++++ Records for the task

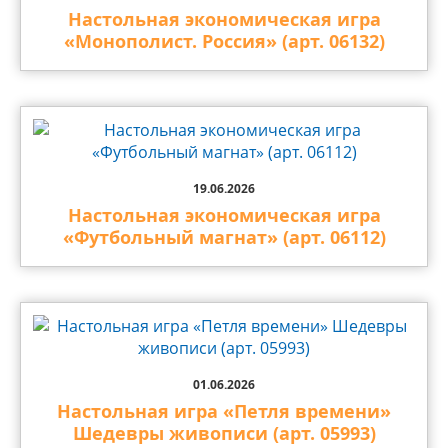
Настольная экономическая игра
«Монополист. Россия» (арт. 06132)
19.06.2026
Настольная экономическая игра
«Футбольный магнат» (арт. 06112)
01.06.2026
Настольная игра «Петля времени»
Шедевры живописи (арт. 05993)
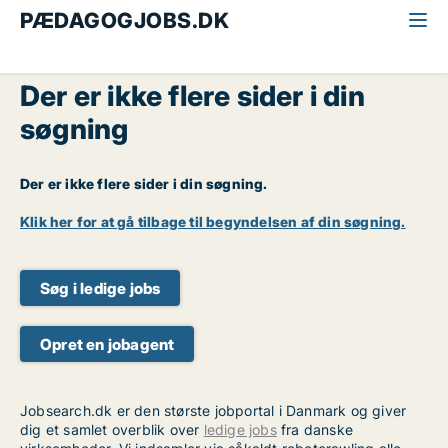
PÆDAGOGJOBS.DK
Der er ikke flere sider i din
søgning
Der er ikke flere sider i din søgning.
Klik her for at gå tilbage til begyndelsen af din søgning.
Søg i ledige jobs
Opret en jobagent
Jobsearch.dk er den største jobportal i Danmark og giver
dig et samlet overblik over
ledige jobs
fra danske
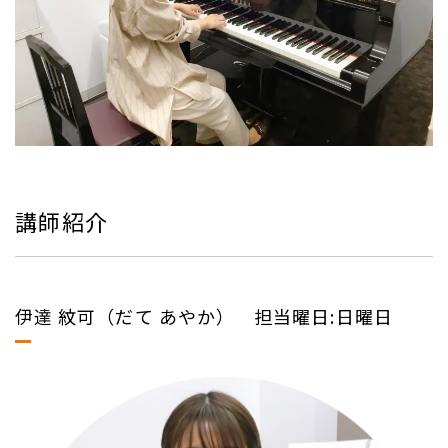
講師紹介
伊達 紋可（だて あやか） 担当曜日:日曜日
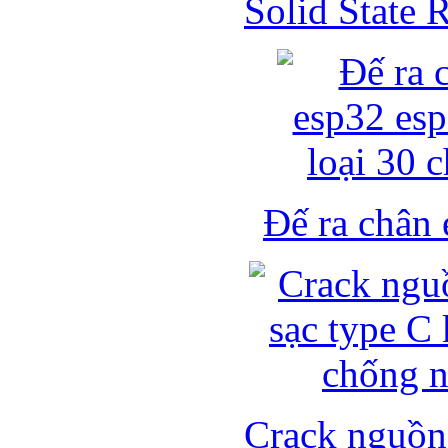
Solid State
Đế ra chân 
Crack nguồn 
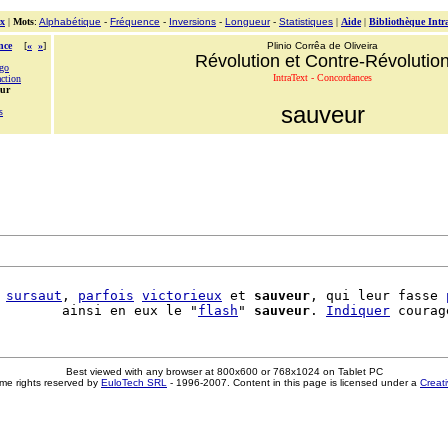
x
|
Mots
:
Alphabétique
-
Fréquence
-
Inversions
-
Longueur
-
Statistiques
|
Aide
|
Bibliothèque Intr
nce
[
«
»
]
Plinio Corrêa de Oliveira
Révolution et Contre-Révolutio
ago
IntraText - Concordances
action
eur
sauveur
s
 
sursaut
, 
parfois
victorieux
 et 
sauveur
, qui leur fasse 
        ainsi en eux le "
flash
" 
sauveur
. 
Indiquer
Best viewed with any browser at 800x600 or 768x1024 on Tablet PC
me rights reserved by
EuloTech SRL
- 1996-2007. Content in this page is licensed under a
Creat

++++++++

Go through the records line by line, and copy each line that holds the string "ikke".

# Solution to the exercise
Der er ikke flere sider i din
Der er ikke flere sider i din søgning.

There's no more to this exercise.